Watercress is part of the cruciferous family. There are different edible varieties of watercress, but one of the most used species is the watercress (Lepidium sativum).
The watercress seed has a rather peppery taste and a slightly strong flavor. It is one of the best vegetable remedies, quite similar to garlic and cabbage for many of its virtues.
The Indians attribute to them several medicinal properties, including diuretic, ant diarrhoeal, tonic and aphrodisiac effects.
The belief is that they are also effective in fighting hiccups. Some parts of the grain, including endosperm and bran, contain protein and essential fatty acids, mainly in the form of omega-3s.
Watercress contains a high percentage of iron, folic acid, calcium, protein, fatty acids, ascorbic acid, tocopherol, and beta-carotene.
The watercress seeds are aromatic and refreshing.
They can be eaten raw, in salads, sandwiches, to season food and can be mixed and roasted with salt before being eaten plain.
Also a small handful of seeds will flavor your soups and soups and flavor your homemade breads with a sweet flavor.

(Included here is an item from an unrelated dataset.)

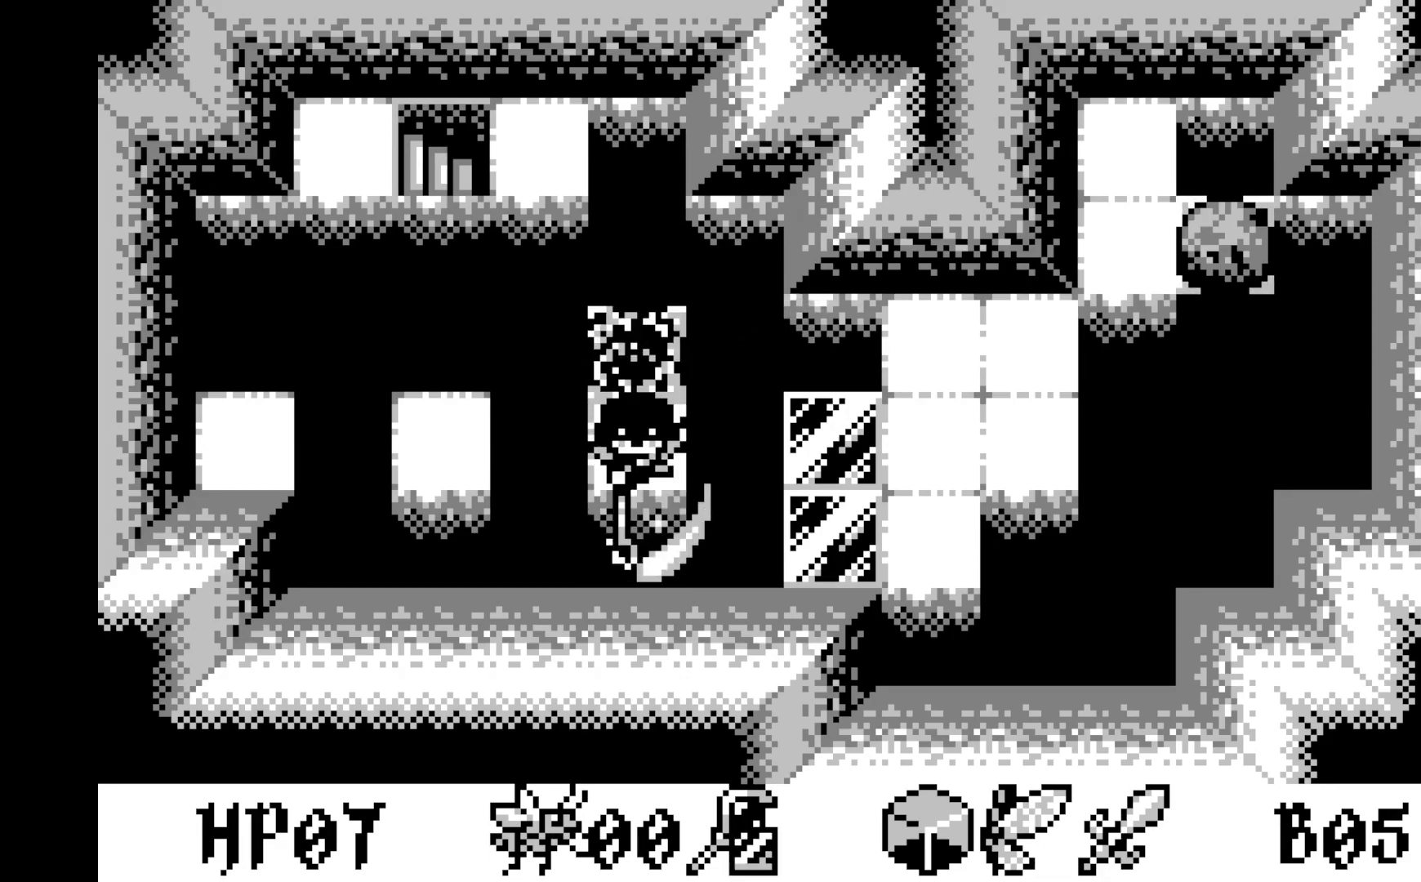
{"buttons": [], "left_stick": "center", "events": [[83, "A", "up"], [400, "DPAD_LEFT", "down"], [500, "DPAD_LEFT", "up"]]}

Apart from its smell and taste, the therapeutic and medicinal benefits of watercress on our health are very numerous: peel some of them ... Watercress is considered an effective treatment against constipation, intestinal problems, abdominal colic and haemorrhoids. Eating seeds of watercress has a positive and effective impact on the digestive process and allows the expulsion of intestinal gas. They contain anti-inflammatory properties and treat certain disorders of the stomach. They are used for the treatment of cramps.
Its therapeutic properties help to relax the stomach and intestinal muscles, which plays a vital role in the treatment of colic, chronic diarrhoea or bowel disorders.
On the other hand, in 2004 a scientific study published in the journal "American College of Nutrition" demonstrated that the regular and daily consumption of watercress with the capacity to maintain a good cardiovascular health and that because of its high concentration of vitamin C.